Inherited genes determine both the development and function of every organism. Consequently, pathological genes or mutations in normal genes can provide incorrect instructions to cells, potentially leading to the manifestation of a genetic disorder. Numerous cardiac diseases arise because of inherited pathological genes, making genetic testing of paramount importance. Examples of cardiovascular diseases caused by pathological genes include arrhythmias and cardiomyopathies. Genetic testing plays a crucial role in both diagnosing and subclassifying hereditary cardiovascular diseases and has become an essential component of the clinical evaluation of these patients. It can help establish an effective treatment plan, prevent sudden cardiac death, and identify potential risks for the patient’s relatives. Today, genetic cardiology is one of the fastest-growing fields, offering virtually unlimited diagnostic possibilities. In the future, therapeutic interventions targeting the patient’s DNA are also anticipated.

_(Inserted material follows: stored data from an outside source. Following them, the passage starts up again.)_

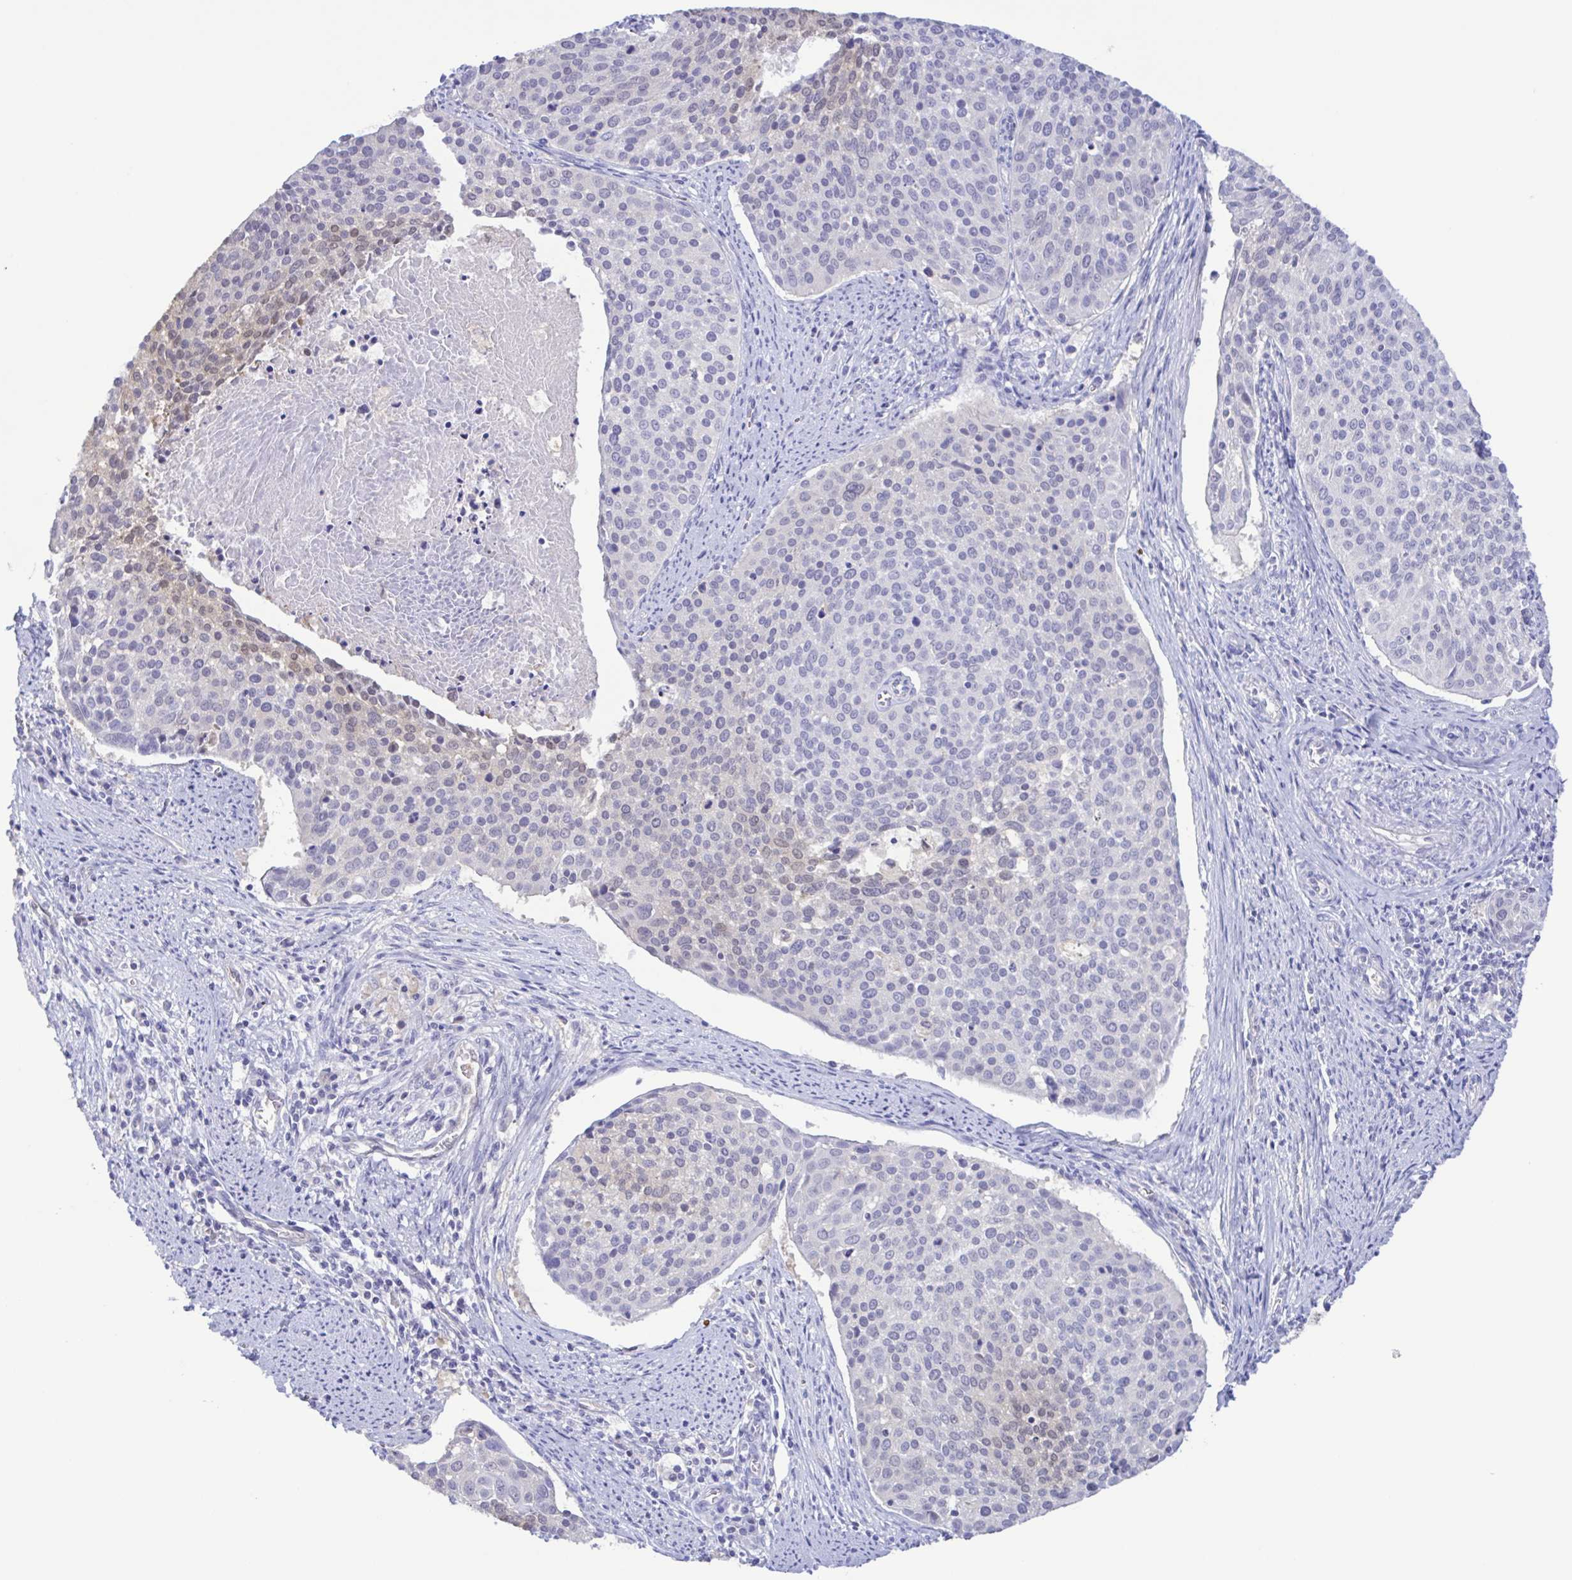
{"staining": {"intensity": "negative", "quantity": "none", "location": "none"}, "tissue": "cervical cancer", "cell_type": "Tumor cells", "image_type": "cancer", "snomed": [{"axis": "morphology", "description": "Squamous cell carcinoma, NOS"}, {"axis": "topography", "description": "Cervix"}], "caption": "This is a micrograph of immunohistochemistry staining of cervical cancer, which shows no expression in tumor cells.", "gene": "LDHC", "patient": {"sex": "female", "age": 39}}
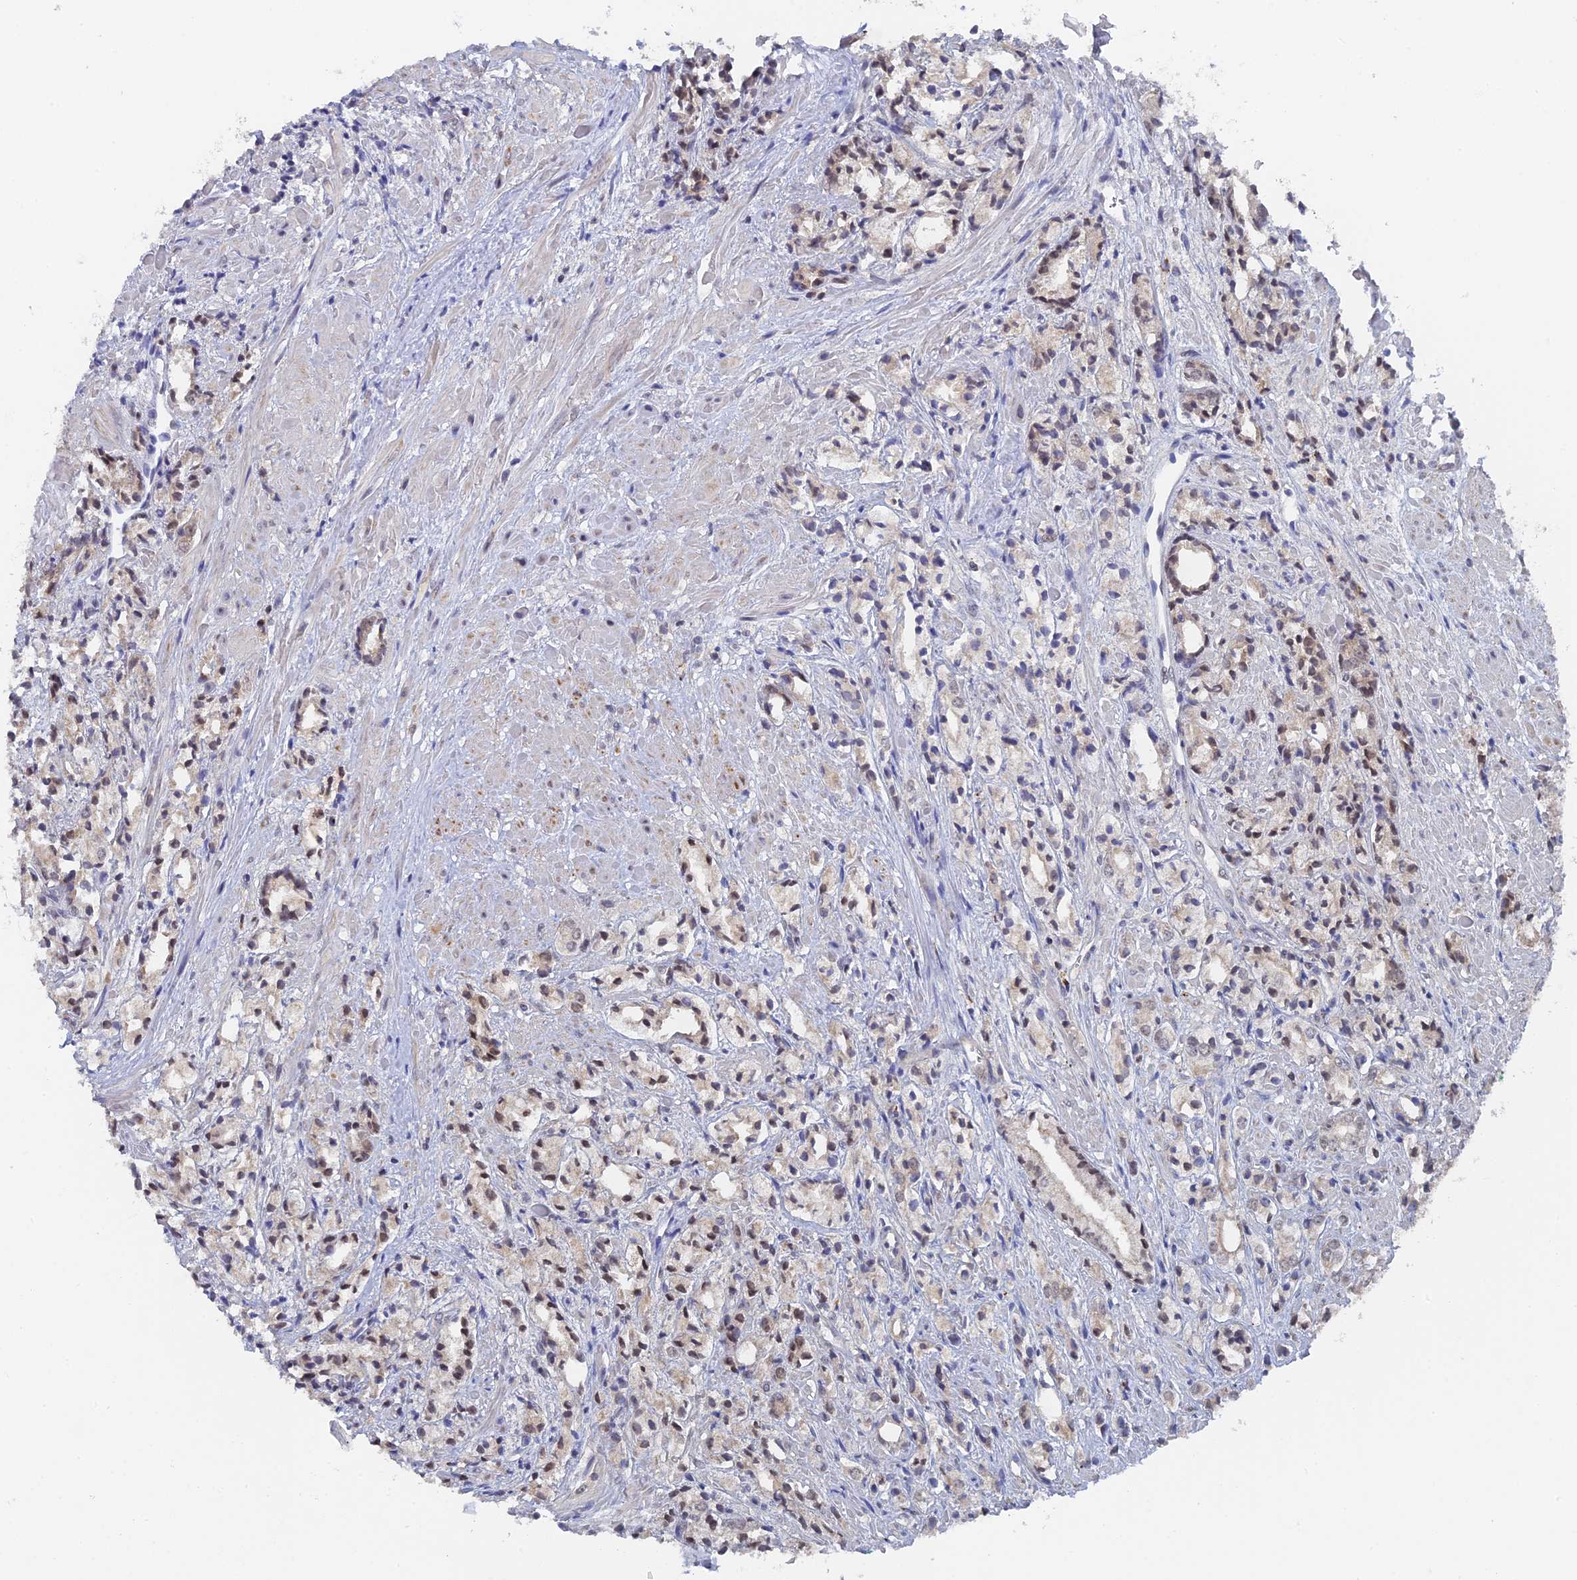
{"staining": {"intensity": "weak", "quantity": "<25%", "location": "cytoplasmic/membranous,nuclear"}, "tissue": "prostate cancer", "cell_type": "Tumor cells", "image_type": "cancer", "snomed": [{"axis": "morphology", "description": "Adenocarcinoma, High grade"}, {"axis": "topography", "description": "Prostate"}], "caption": "High power microscopy image of an immunohistochemistry image of prostate cancer (high-grade adenocarcinoma), revealing no significant expression in tumor cells. (Stains: DAB (3,3'-diaminobenzidine) immunohistochemistry with hematoxylin counter stain, Microscopy: brightfield microscopy at high magnification).", "gene": "MIGA2", "patient": {"sex": "male", "age": 50}}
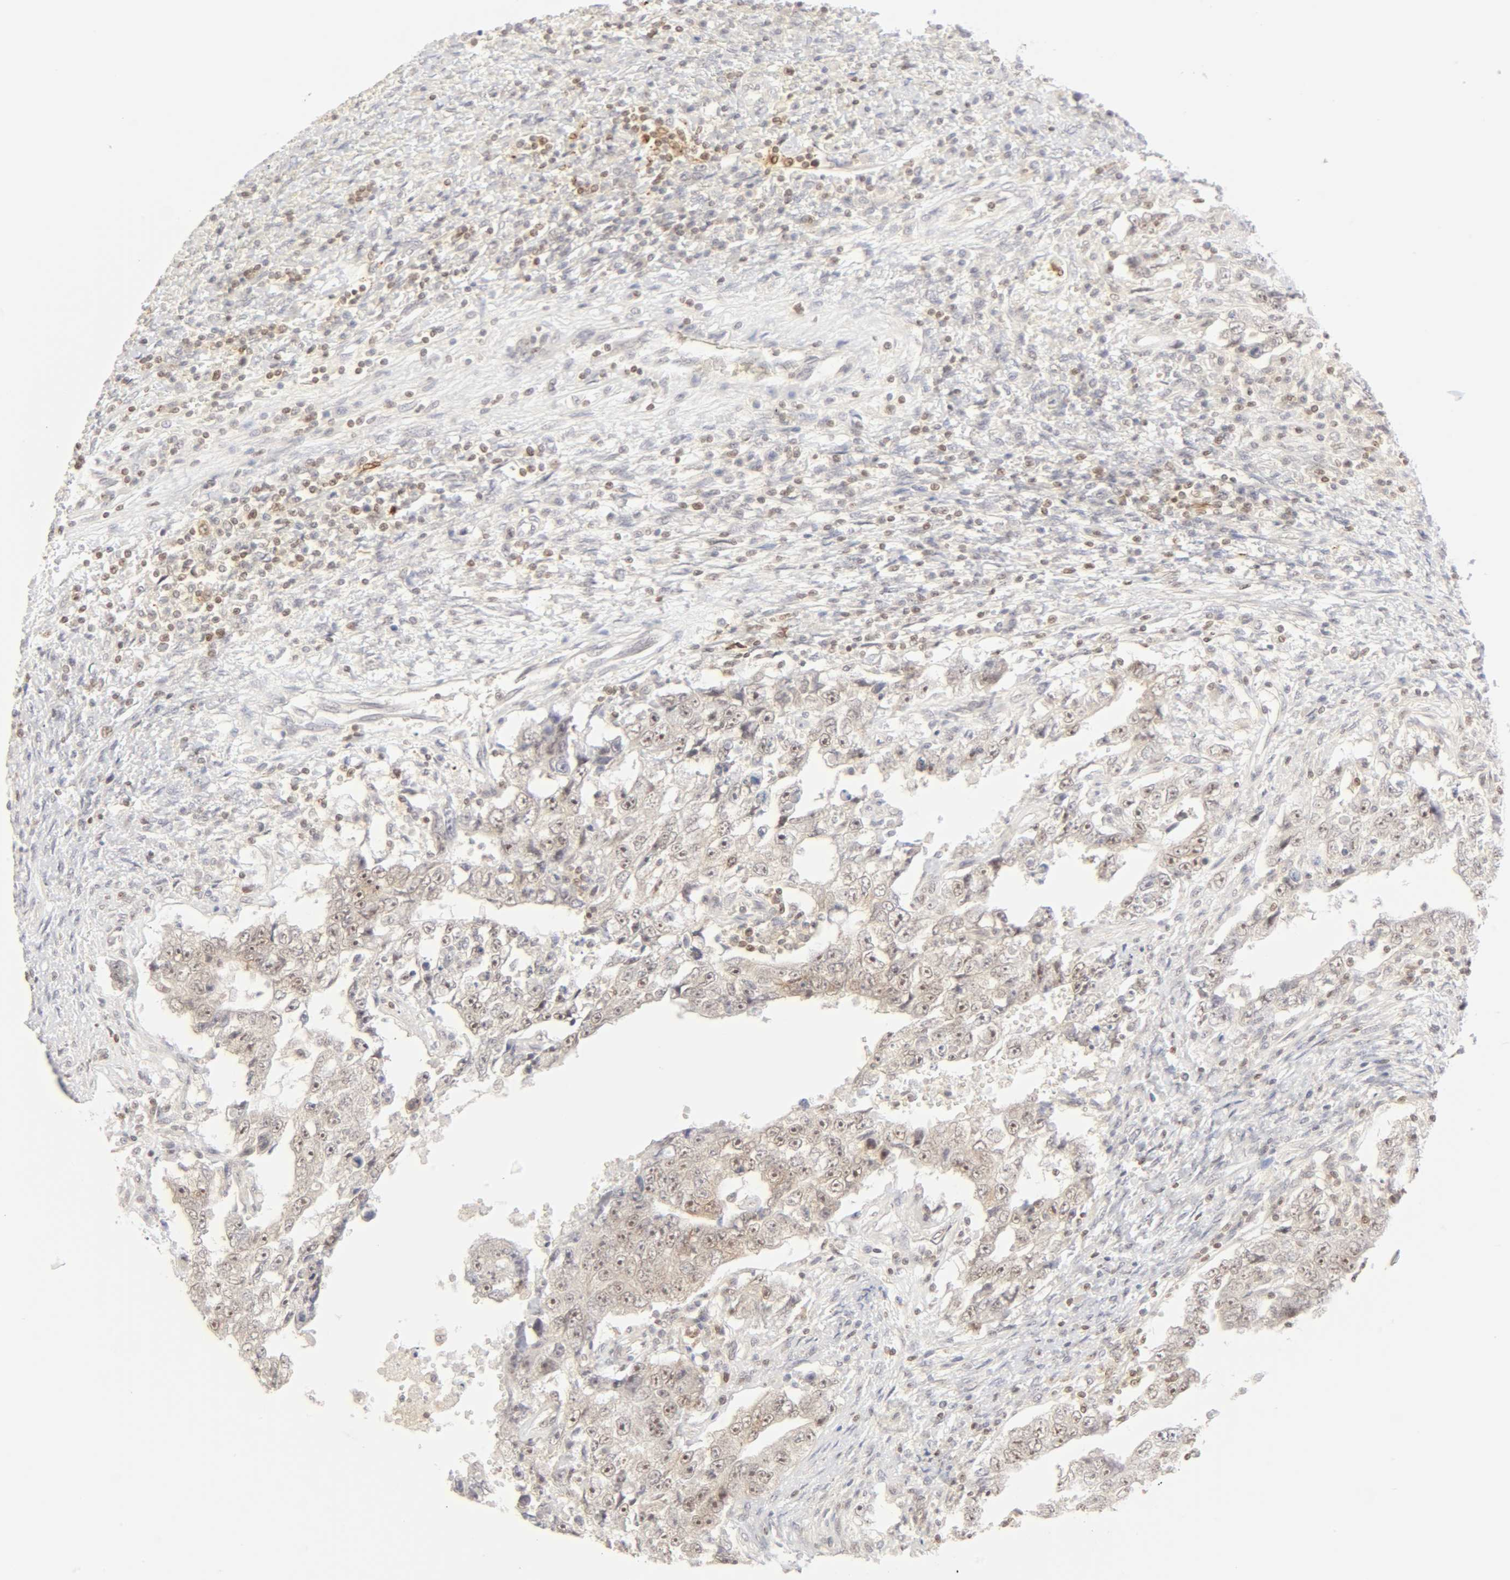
{"staining": {"intensity": "weak", "quantity": "<25%", "location": "cytoplasmic/membranous"}, "tissue": "testis cancer", "cell_type": "Tumor cells", "image_type": "cancer", "snomed": [{"axis": "morphology", "description": "Carcinoma, Embryonal, NOS"}, {"axis": "topography", "description": "Testis"}], "caption": "IHC photomicrograph of embryonal carcinoma (testis) stained for a protein (brown), which reveals no staining in tumor cells.", "gene": "KIF2A", "patient": {"sex": "male", "age": 26}}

Genetic Causes of Arrhythmias

Genetically determined (inherited or acquired due to spontaneous mutations) cardiac arrhythmias represent a distinct category of cardiac disorders arising from alterations in the electrophysiological properties of the heart. Mutations in genes encoding specific ion channels form the basis of certain inheritable arrhythmogenic disorders that can occur in structurally normal hearts. These include Long QT Syndrome (LQTS), Short QT Syndrome (SQTS), Brugada Syndrome, catecholaminergic polymorphic ventricular tachycardia (CPVT), arrhythmogenic cardiomyopathies, and other related conditions.

Genetic testing is performed in specialized laboratories using a blood sample from the patient to identify any pathogenic mutation in the genes associated with the disease. If a mutation is detected, it confirms the cause of the disorder, facilitates clinical management and therapeutic decisions, and prompts genetic screening of family members to assess their risk of developing the condition.

Genetic Causes of Cardiomyopathies

Many cardiomyopathies result from mutations in genes affecting the contractile system of cardiac muscle fibers. Specific genes have been implicated in cardiomyopathies such as dilated, hypertrophic, restrictive, and arrhythmogenic right ventricular cardiomyopathy. The risk associated with each type of cardiomyopathy depends on the responsible gene. Genetic testing allows for more precise classification of patients based on the pathophysiology of the identified gene mutation and facilitates risk stratification. Furthermore, it enables the identification of asymptomatic individuals who may be at increased risk of developing cardiomyopathy due to genetic mutations. Identifying the underlying genetic cause can guide decisions regarding optimal therapeutic strategies and the need for preventive screening of other family members.